Task to carry out - Report the count of lines containing the word "Left" in the entries below, and nothing more.

(Human pose keypoint data)
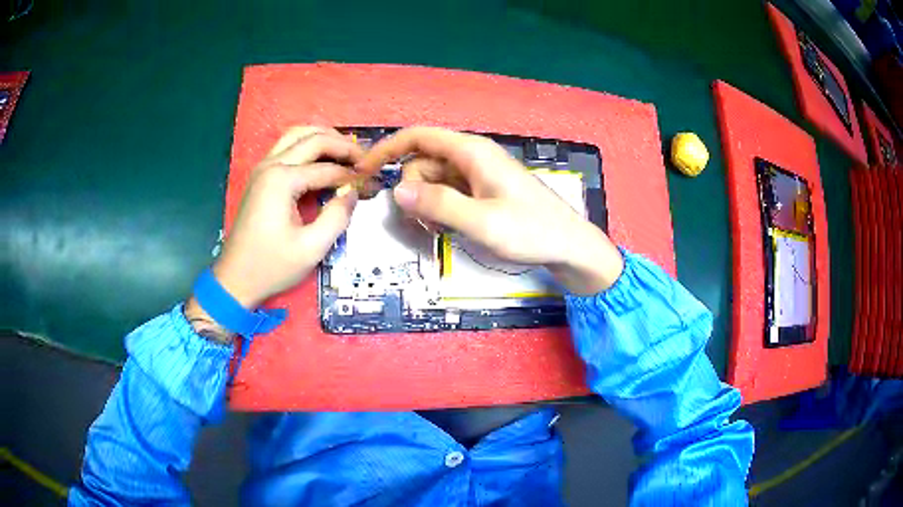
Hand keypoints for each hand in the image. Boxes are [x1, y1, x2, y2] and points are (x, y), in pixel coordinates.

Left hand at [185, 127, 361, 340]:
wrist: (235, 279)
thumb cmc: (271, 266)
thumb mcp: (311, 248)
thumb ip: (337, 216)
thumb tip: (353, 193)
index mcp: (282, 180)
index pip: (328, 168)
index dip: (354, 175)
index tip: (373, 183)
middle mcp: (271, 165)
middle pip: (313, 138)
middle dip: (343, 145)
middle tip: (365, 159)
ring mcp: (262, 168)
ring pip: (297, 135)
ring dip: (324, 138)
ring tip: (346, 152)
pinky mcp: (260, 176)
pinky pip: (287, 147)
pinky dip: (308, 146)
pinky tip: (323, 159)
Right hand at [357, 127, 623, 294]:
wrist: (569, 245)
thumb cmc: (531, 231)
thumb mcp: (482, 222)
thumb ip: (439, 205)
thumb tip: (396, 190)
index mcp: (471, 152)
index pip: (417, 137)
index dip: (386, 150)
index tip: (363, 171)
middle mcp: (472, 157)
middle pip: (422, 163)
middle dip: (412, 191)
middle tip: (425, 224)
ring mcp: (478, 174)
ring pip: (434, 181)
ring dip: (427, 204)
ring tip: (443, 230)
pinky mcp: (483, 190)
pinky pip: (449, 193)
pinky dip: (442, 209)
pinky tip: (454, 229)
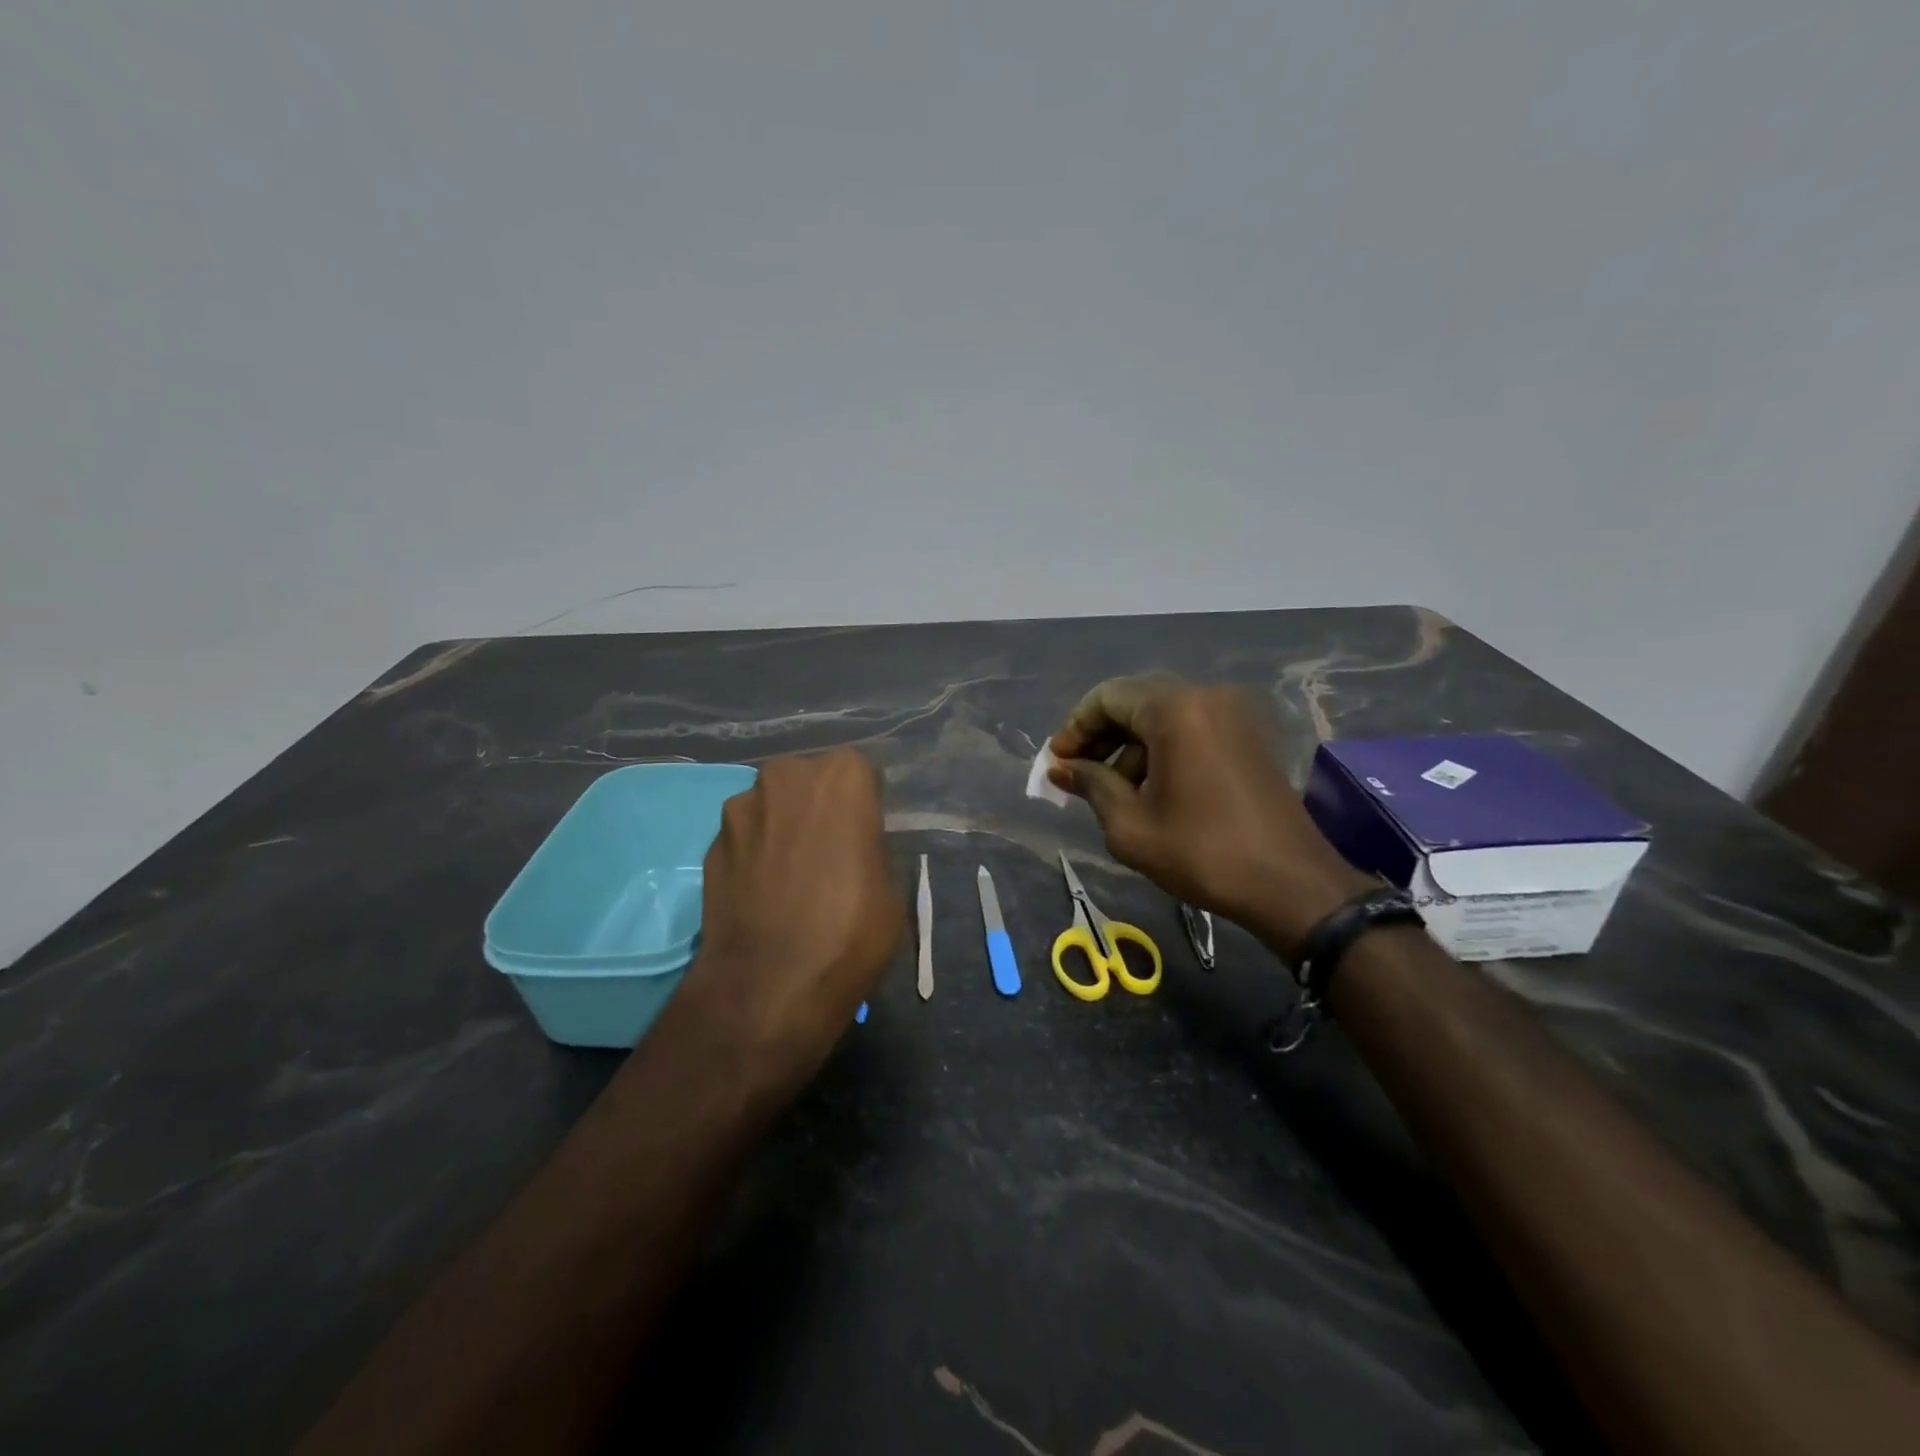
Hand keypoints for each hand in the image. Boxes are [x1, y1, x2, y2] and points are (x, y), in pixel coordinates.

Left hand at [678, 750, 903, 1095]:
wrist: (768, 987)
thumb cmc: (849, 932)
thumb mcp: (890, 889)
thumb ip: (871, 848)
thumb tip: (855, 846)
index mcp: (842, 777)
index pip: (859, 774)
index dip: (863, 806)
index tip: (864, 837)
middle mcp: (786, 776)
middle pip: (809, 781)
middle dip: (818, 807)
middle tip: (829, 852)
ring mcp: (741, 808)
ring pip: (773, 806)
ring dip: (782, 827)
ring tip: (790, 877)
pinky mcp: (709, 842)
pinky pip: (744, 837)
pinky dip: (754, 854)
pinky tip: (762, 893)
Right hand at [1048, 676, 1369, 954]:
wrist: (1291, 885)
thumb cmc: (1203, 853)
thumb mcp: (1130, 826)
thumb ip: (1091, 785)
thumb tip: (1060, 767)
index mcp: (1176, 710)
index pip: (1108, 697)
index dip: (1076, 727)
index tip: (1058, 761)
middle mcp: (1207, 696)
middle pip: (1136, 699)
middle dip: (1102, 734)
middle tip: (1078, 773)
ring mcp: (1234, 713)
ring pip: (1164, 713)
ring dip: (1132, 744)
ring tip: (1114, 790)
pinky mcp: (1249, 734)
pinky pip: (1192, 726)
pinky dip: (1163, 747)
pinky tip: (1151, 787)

---

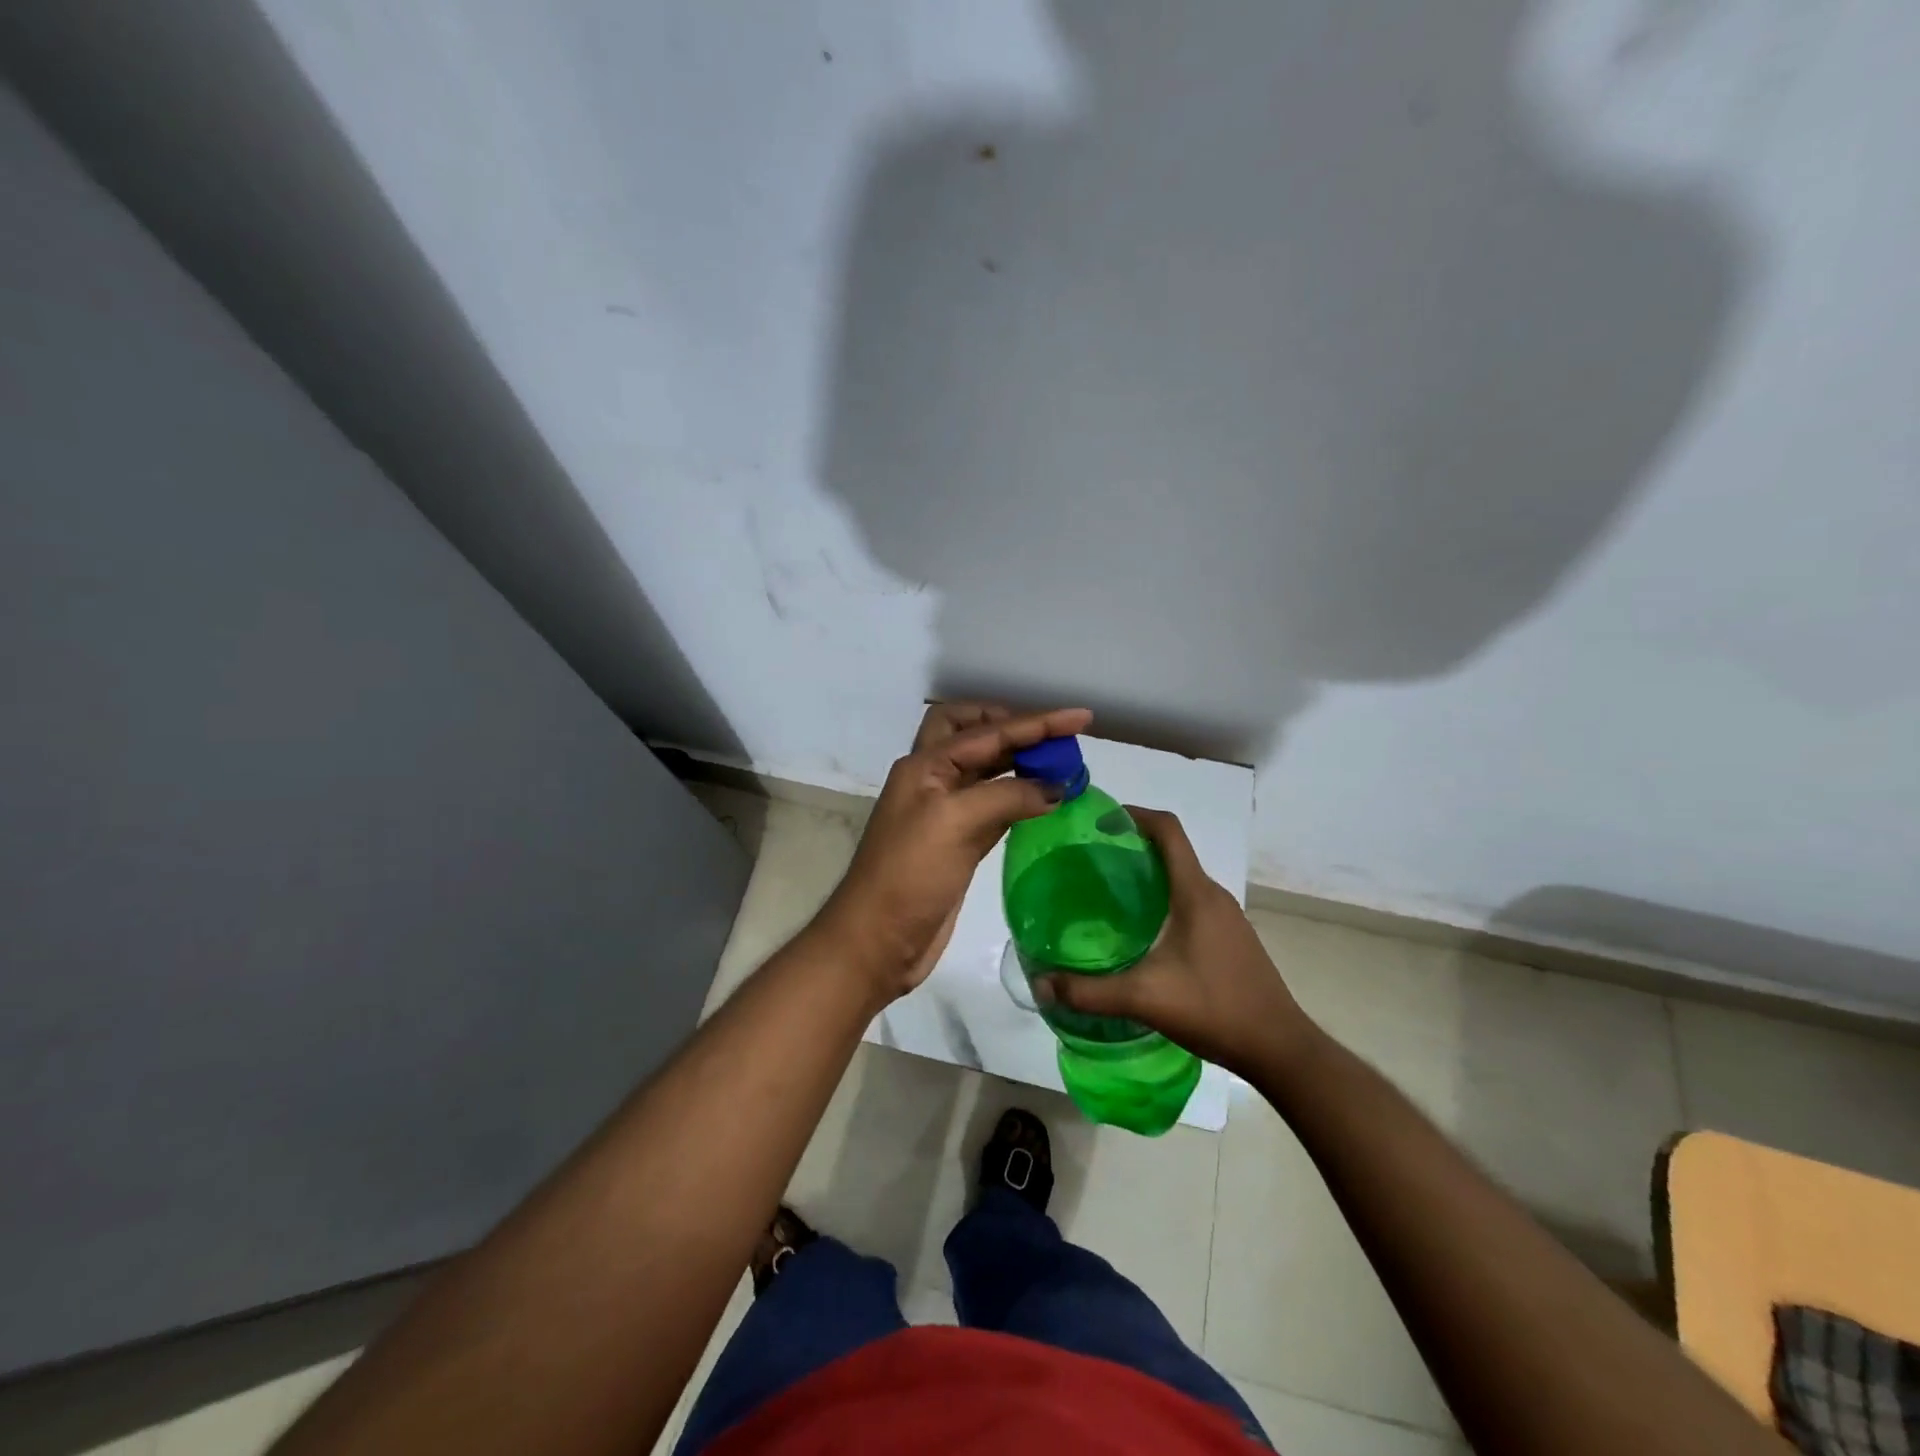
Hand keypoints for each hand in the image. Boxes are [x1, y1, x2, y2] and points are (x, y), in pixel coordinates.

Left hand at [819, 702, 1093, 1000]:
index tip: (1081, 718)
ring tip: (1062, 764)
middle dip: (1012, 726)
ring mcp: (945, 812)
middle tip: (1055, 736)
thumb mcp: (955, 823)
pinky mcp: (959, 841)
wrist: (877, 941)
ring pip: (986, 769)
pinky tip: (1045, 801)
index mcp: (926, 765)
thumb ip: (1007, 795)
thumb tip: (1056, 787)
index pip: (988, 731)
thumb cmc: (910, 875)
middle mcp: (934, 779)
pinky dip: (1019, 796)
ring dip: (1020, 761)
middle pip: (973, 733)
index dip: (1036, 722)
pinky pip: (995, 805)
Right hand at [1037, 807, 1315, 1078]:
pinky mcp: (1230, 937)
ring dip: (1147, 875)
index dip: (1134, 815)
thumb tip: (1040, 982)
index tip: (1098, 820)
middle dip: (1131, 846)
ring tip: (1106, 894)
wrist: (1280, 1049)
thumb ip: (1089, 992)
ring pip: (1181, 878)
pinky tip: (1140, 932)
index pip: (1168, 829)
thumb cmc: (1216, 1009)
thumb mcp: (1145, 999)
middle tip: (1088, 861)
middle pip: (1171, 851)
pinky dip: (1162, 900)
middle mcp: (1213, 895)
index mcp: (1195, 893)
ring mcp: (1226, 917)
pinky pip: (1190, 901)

Solution - 3